**Source**.
** Start **
In this princess many of the leading Italian, French and English characteristics were met and happily blended. Her dark, lithe beauty (as shown in her portrait by Van Dyke), her musical ability, instrumental and vocal, her fiery-hearted fidelity to the religion of her mother, were, perhaps, her heritage from sunny Italy; the France of Richelieu might, as an environment, conduce favorably to that diplomatic waywardness which, in early years, invariably won for the sweet girl-wife whatsoever her heart might desire; but perhaps from England, land of realism, chilly fogs, and Cromwellian barbarity, she imbibed her sturdy spirit of fortitude and heroic endurance of sorrow.

“To bear is to conquer our fate”, and to refuse to bear and to apparently end all by self-destruction, is to fail to conquer our fate.

The hopes and promises of religion are of inestimable value as an aid in the endurance of sorrows. When the dread culmination of all earthly fears and horrors—the beheading of Charles I.—clashed full upon the widowed heart of Queen Henrietta Maria, she withdrew at once from the court of Paris and sought solace in seclusion and prayer. The convent, not the court; the divine, not the human; the hopes and promises of religion as red-glowed in the sanctuary of a Carmelite convent[116] chapel, held the balm that soothed her wounded soul in that awful culminant woe.
** End **
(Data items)
** Start **
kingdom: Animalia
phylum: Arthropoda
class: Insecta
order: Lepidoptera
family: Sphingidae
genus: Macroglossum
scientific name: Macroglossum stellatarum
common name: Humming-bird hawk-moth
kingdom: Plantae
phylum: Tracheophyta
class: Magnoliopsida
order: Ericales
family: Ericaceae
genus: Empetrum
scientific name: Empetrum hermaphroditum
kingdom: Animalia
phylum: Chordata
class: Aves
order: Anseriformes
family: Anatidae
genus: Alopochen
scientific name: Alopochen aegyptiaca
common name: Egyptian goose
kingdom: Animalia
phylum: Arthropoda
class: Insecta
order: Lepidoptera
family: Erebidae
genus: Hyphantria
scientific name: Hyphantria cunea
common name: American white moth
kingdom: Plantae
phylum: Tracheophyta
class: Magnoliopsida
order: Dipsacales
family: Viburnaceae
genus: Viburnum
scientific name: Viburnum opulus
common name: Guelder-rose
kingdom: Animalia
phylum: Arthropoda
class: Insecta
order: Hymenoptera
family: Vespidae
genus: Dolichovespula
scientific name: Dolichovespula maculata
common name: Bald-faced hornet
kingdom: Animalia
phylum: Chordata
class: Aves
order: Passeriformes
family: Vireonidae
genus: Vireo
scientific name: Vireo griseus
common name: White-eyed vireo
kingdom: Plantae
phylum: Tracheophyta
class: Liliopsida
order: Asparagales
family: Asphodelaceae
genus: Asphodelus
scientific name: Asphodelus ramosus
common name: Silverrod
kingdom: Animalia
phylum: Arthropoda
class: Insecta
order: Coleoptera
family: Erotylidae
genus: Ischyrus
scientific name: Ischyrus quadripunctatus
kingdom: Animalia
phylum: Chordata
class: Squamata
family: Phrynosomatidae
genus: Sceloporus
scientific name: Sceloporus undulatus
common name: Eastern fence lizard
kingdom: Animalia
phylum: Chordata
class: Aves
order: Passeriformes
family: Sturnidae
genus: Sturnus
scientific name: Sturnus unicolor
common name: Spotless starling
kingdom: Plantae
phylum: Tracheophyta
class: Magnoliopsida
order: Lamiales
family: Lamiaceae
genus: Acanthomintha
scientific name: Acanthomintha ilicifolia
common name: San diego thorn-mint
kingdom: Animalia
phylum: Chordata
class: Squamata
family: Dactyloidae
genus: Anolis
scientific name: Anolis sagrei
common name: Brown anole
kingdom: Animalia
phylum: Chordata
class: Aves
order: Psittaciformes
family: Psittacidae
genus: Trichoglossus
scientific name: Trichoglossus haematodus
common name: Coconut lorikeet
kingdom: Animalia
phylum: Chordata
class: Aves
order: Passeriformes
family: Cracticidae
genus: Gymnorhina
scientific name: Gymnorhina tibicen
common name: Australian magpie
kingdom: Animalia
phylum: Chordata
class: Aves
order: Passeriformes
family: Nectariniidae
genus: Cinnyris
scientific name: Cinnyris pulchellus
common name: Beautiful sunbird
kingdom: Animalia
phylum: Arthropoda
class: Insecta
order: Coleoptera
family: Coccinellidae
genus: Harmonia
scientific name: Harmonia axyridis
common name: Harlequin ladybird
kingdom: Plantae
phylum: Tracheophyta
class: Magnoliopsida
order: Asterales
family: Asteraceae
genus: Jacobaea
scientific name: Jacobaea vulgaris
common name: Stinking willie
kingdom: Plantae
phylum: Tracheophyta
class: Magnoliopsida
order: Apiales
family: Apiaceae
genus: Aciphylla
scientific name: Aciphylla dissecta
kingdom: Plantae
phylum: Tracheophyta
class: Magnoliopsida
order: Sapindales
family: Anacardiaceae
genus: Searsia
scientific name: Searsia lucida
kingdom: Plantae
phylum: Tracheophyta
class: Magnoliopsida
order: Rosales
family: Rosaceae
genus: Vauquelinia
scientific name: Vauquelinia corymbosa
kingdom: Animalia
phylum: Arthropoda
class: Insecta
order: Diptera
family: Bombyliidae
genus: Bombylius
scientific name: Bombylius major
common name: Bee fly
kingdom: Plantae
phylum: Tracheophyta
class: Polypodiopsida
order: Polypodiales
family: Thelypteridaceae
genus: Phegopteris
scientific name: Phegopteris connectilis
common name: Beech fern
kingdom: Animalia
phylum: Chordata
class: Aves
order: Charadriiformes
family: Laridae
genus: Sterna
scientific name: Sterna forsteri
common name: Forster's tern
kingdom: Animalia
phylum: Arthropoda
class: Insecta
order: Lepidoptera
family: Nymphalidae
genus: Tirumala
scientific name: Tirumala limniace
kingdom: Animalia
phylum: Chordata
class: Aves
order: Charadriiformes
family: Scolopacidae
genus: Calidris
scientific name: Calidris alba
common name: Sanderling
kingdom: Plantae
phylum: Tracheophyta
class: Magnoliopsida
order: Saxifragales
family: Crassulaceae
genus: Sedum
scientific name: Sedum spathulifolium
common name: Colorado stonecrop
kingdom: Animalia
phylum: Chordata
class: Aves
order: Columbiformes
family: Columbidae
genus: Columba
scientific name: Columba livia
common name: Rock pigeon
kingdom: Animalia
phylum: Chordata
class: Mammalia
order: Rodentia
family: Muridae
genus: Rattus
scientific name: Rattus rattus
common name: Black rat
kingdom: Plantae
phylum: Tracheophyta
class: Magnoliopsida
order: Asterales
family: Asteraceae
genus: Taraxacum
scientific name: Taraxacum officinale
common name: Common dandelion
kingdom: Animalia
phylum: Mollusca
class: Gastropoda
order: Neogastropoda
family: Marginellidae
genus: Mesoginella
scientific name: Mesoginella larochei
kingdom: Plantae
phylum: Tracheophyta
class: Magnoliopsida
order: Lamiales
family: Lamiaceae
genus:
** End **
**Written request 1**.
In the passage about Queen Henrietta Maria, who painted the portrait that shows her beauty?
**Written request 2**.
From the passage about Queen Henrietta Maria, reproduce the stretch from "In this princess" through "endurance of sorrow.".
Rely only on the passage about Queen Henrietta Maria.

**Complete output 1**.
Van Dyke.

**Complete output 2**.
In this princess many of the leading Italian, French and English characteristics were met and happily blended. Her dark, lithe beauty (as shown in her portrait by Van Dyke), her musical ability, instrumental and vocal, her fiery-hearted fidelity to the religion of her mother, were, perhaps, her heritage from sunny Italy; the France of Richelieu might, as an environment, conduce favorably to that diplomatic waywardness which, in early years, invariably won for the sweet girl-wife whatsoever her heart might desire; but perhaps from England, land of realism, chilly fogs, and Cromwellian barbarity, she imbibed her sturdy spirit of fortitude and heroic endurance of sorrow.